How to calculate the confidence interval of a line based on its coefficients? I fitted a mixed model as following:
$Y = \beta_0 + \beta_1 T + \beta_2 X + \beta_3 X T + \beta_iW_i$
$T$ is time, $X$ is my variable of interest and $W_i$ are various confounding variables. I also used a specific covariance matrix to modelise the random effect of time (Sp(POW) from SAS).
I want to summarise my data into a regression line of the type.
$Y = aT + b$
with $a = \beta_1 + \beta_3$ and $b = \beta_2$.
Since my betas are estimations and thus random variables, they come along with errors and even their own confidence intervals.
How can I get the CI of $Y$ for any $T$, so I can plot my line with a pretty ribbon ?
 A: Should be var(Y) = var(a)*X² + var(b) + 2X cov(a,b)
cov(a,b) is the covariance between a and b. Generally, the statistical software will not give you this covariance bt default, and you need to force the software to print it out.

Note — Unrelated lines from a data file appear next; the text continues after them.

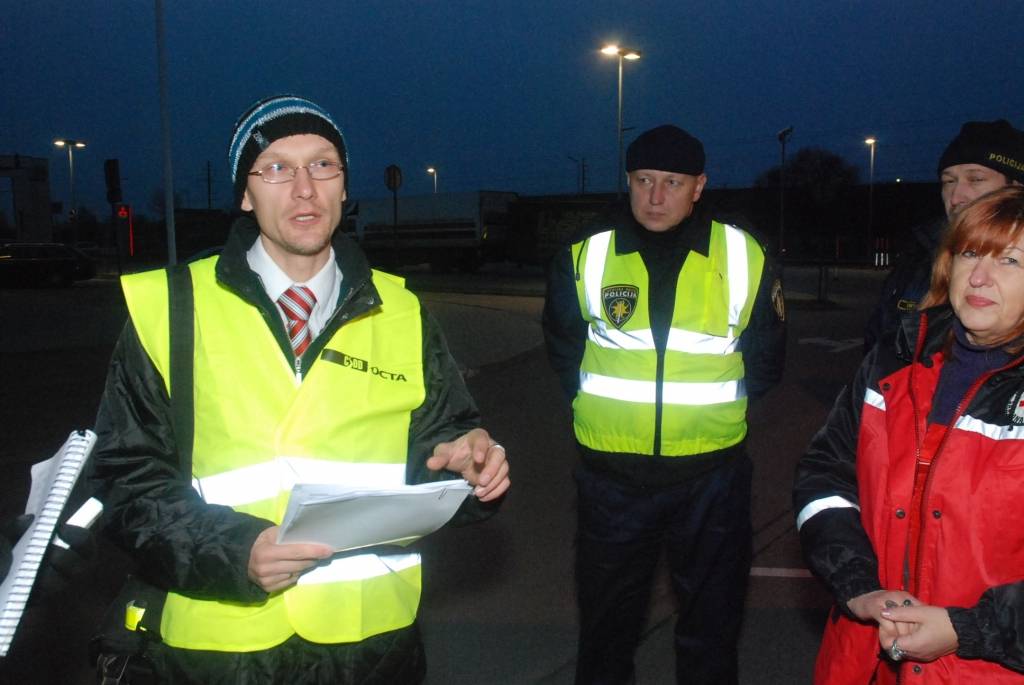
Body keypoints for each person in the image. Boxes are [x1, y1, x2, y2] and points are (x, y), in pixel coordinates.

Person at [89, 94, 510, 684]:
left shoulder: (403, 311)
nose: (304, 188)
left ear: (344, 186)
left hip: (372, 647)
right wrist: (236, 551)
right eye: (277, 168)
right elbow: (125, 479)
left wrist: (469, 468)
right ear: (245, 194)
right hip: (217, 650)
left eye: (323, 165)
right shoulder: (170, 307)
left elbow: (438, 448)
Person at [543, 124, 786, 684]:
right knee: (605, 633)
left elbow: (767, 359)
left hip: (711, 481)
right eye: (643, 180)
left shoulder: (742, 253)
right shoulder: (586, 251)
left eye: (672, 182)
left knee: (711, 632)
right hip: (611, 481)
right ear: (627, 180)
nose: (655, 197)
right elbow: (562, 346)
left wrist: (705, 423)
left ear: (698, 186)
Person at [796, 185, 1024, 683]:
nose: (979, 276)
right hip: (862, 659)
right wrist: (859, 587)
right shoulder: (895, 358)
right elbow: (825, 476)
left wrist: (967, 628)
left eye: (1009, 261)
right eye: (970, 253)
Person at [864, 119, 1024, 351]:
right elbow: (877, 343)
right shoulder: (918, 255)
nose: (956, 196)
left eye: (976, 179)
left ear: (1016, 187)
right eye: (949, 181)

Answer after your changes:

$Y = aT + b$
with $a = \beta_2$ and $b = \beta_1 + \beta_3$.

Then $Y = aT + b = \beta_1 + \beta_3 +\beta_2T = (1, T, 1)(\beta_1, \beta_2, \beta_3)'$
$Var(Y)=(1, T, 1)Cov(\beta_1, \beta_2, \beta_3)(1, T, 1)'$
where $Cov(\beta_1, \beta_2, \beta_3)$ is the variance-covariance matrix of estimated fixed effect. You can get it by adding option COVB in MODEL statement in PROC MIXED.

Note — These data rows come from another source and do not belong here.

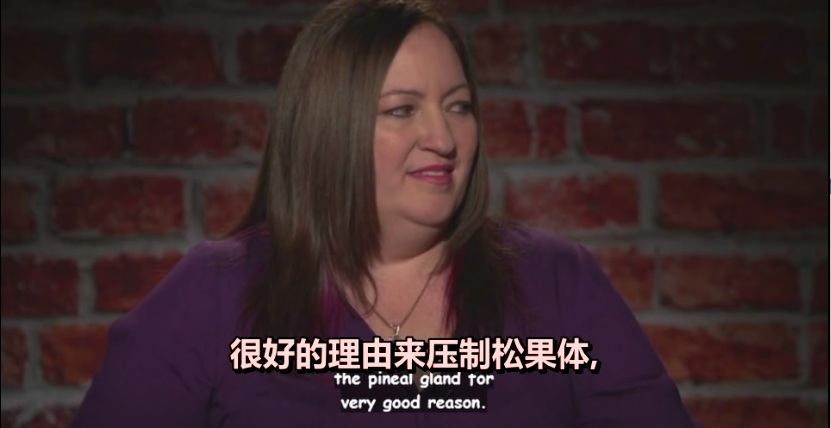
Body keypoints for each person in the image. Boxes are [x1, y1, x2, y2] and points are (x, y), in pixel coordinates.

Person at [71, 0, 700, 426]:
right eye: (402, 110)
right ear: (330, 130)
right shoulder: (216, 291)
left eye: (458, 106)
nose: (444, 138)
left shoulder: (557, 280)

Then you can use PROC IML to perform the matrix calculation to get $Var(Y)$, then se of $Y$, then CI of $Y$ and, finally get a graph.

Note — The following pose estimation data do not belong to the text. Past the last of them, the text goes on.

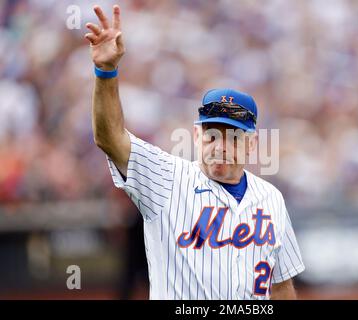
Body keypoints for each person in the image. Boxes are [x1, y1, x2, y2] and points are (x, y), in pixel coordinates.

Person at [85, 4, 304, 300]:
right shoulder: (166, 179)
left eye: (233, 137)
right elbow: (109, 137)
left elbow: (280, 286)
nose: (220, 145)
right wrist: (106, 71)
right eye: (212, 134)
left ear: (252, 144)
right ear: (197, 135)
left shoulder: (272, 199)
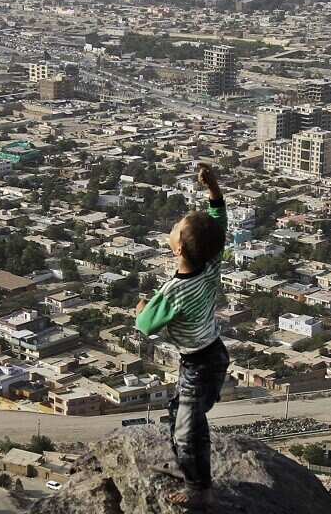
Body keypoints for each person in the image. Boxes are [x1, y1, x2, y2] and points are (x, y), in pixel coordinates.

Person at [134, 163, 230, 509]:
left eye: (176, 227)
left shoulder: (173, 292)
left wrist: (143, 306)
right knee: (183, 414)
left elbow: (145, 326)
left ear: (178, 249)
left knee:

A: There are many confidence intervals you could draw around the range of fitted effects for $Y$ in a mixed model. I'll note two.
You can draw the marginal effect: To do this, ditch the mixed model and fit a GEE instead. Use the vcovHC function from the sandwich library instead to increase the magnitude of standard error of the conditional mean. Plot the line as you've described.
You can draw the conditional effect. If you have a random intercept model (the simplest type), you can obtain the conditional variance of the $Y$ response for a fixed exposure profile (X) and random effect provided the assumption of independence between the random effect and exposure is met. You would do this by extracting the residual variance from the $Y$ as you say. Look into lme4 documentation for details on doing that.
More complex growth models need a bit more thought and specification to get a useful answer.